Petani Cengkeh Khawatir! Anggota DPR Minta Aturan Rokok Keluar dari RPP Kesehatan

JurnalPatroliNews – Jakarta, – Rencana pemerintah dalam menerbitkan aturan baru turunan Undang-undang (UU) No 17/2023 tentang Kesehatan berupa Peraturan Pemerintah (PP) mendapat pertentangan dari banyak pihak.

Sebab, draf RPP ini rencananya akan mengatur sejumlah ketentuan terkait pengendalian serta larangan menyangkut produksi dan peredaran produk tembakau dan rokok elektrik.

Dampak RPP itu bakal negatif terhadap industri yang ada di rantai pasoknya, termasuk ancaman kerugian bagi jutaan petani tembakau dan cengkeh. Kalangan petani dan industri pun menolak, tidak ketinggalan anggota DPR RI pun menyatakan penolakannya.

“Kami memang ingin mengarahkan aturan (produk tembakau) ini dikeluarkan dari RPP kesehatan,” kata Anggota DPR RI, Nur Nadlifah dalam keterangannya, dikutip Senin (26/11/23).

Rencananya, RPP itu akan mengatur sejumlah ketentuan produksi dan impor produk tembakau dan rokok elektrik, pengendalian pelarangan, ketentuan dan larangan iklan dan sponsorship, serta larangan atau sejumlah aturan terkait penjualan produk tembakau dan rokok elektrik.

Juga akan mewajibkan setiap orang yang memproduksi, mengimpor dan/atau mengedarkan produk tembakau dan rokok elektronik, wajib memiliki izin sesuai ketentuan peraturan perundang-undangan.

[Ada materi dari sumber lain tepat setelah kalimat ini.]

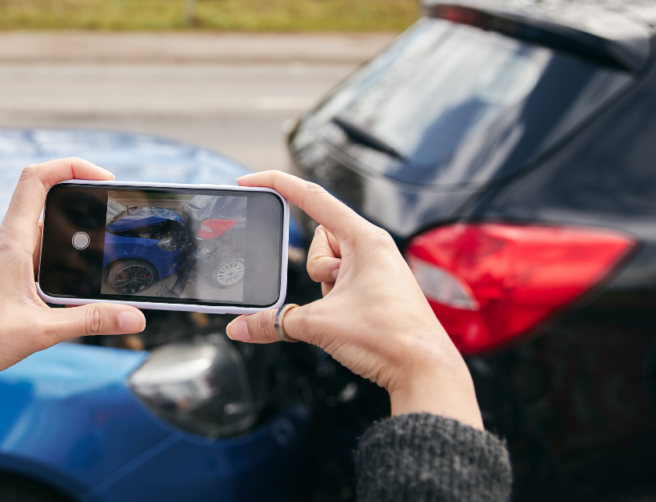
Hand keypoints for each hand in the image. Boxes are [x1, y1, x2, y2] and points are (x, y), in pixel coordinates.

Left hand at [0, 158, 146, 381]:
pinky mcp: (3, 273)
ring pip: (46, 233)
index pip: (37, 179)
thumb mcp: (39, 332)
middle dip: (85, 209)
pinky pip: (37, 254)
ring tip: (104, 260)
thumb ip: (89, 322)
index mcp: (11, 243)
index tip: (104, 179)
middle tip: (115, 224)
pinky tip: (76, 285)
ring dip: (74, 241)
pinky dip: (61, 260)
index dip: (72, 165)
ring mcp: (3, 257)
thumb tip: (135, 317)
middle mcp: (6, 242)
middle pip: (49, 203)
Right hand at [226, 171, 482, 429]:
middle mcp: (372, 247)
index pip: (312, 198)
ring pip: (328, 265)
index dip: (277, 184)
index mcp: (364, 238)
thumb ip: (273, 322)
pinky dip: (334, 299)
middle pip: (318, 239)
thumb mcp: (318, 325)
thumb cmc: (389, 337)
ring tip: (348, 310)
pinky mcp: (376, 288)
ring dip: (326, 288)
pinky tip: (350, 319)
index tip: (250, 181)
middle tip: (333, 293)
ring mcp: (375, 268)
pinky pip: (340, 283)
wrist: (424, 369)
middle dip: (315, 269)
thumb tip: (239, 328)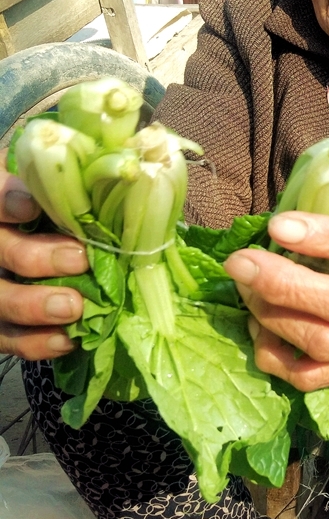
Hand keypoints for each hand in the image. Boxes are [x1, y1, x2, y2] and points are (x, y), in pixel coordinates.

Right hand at [0, 149, 85, 359]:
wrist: (56, 241)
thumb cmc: (71, 205)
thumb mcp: (69, 183)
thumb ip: (79, 182)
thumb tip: (125, 176)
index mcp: (2, 198)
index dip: (6, 200)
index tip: (31, 208)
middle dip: (34, 257)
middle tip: (78, 259)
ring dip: (32, 305)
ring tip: (72, 307)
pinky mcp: (1, 320)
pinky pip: (7, 337)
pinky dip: (34, 342)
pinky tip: (65, 339)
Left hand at [224, 212, 328, 393]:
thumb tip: (325, 188)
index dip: (323, 238)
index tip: (279, 225)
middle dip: (283, 284)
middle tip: (241, 263)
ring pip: (325, 343)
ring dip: (276, 320)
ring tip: (247, 294)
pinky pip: (318, 378)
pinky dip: (280, 361)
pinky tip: (261, 335)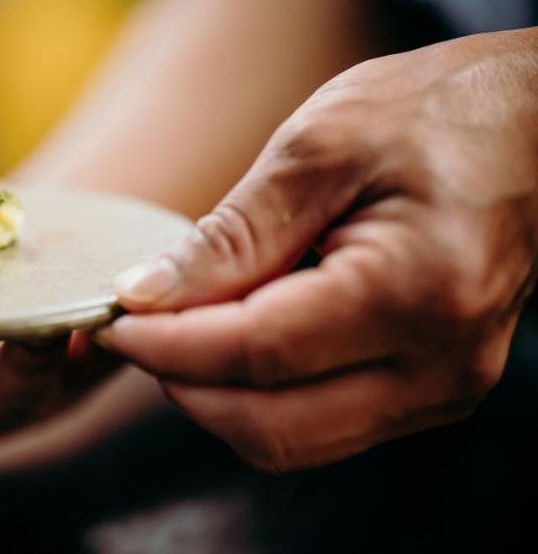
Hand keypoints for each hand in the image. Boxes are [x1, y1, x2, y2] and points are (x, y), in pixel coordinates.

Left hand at [95, 28, 537, 472]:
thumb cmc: (435, 113)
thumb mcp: (320, 147)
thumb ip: (231, 234)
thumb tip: (141, 296)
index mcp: (417, 291)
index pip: (256, 354)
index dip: (166, 345)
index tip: (109, 318)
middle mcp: (441, 365)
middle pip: (267, 425)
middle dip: (180, 382)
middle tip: (132, 325)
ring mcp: (443, 391)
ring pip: (289, 440)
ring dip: (214, 395)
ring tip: (181, 322)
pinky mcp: (431, 394)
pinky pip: (319, 425)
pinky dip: (258, 393)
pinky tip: (233, 332)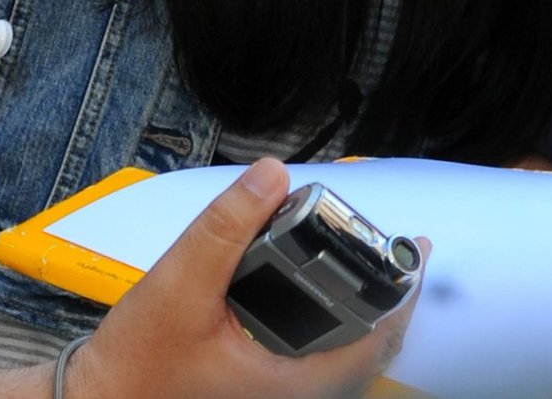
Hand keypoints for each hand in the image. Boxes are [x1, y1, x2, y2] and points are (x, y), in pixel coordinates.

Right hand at [69, 158, 421, 398]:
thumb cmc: (134, 367)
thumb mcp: (177, 287)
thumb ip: (224, 230)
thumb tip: (271, 174)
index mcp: (291, 385)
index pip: (375, 341)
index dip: (402, 292)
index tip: (417, 249)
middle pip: (367, 350)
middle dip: (386, 297)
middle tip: (396, 247)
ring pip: (342, 360)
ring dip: (359, 312)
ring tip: (364, 261)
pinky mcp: (261, 394)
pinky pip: (315, 363)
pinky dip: (329, 327)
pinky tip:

“Memungkinkan dipisahkan atau dikeluarkan dari RPP Kesehatan. Itu juga yang sedang kami dukung dan upayakan,” ujar Anggota Badan Legislasi DPR itu.

Sontak, RPP Kesehatan ini bakal menghimpit industri rokok yang bakal berdampak pada produksi tembakau dan cengkih. Pasalnya, ketergantungan komoditas ini pada industri rokok sangat tinggi. Alhasil, petani pun menjadi terancam.

“Serapan tenaga kerja tembakau sangat besar lho, dan kita punya sumber dayanya. Itu rasanya juga perlu dipertimbangkan,” kata Nur Nadlifah.

Saat ini, rancangan PP turunan UU Kesehatan (RPP Kesehatan) itu masih dalam penyusunan dan pembahasan. Namun petani cengkeh sudah khawatir bahwa bakal ada dampak besar pada nasib jutaan petani jika RPP ini disahkan.

“Kalau tembakau kita produksinya hanya memenuhi 50-60% kebutuhan pabrik, jadi baru mampu memproduksi 60% aja, jadi sisanya harus impor. Kalau cengkih nggak perlu impor karena produksi kita cukup sebanyak 120-140 ribu ton, 95% diantaranya untuk pabrik rokok, kalau pabrik rokok terganggu ya kita terganggu,” kata Sekretaris Jenderal Asosiasi Petani Cengkeh Indonesia (APCI) Ketut Budiman kepada rekan media.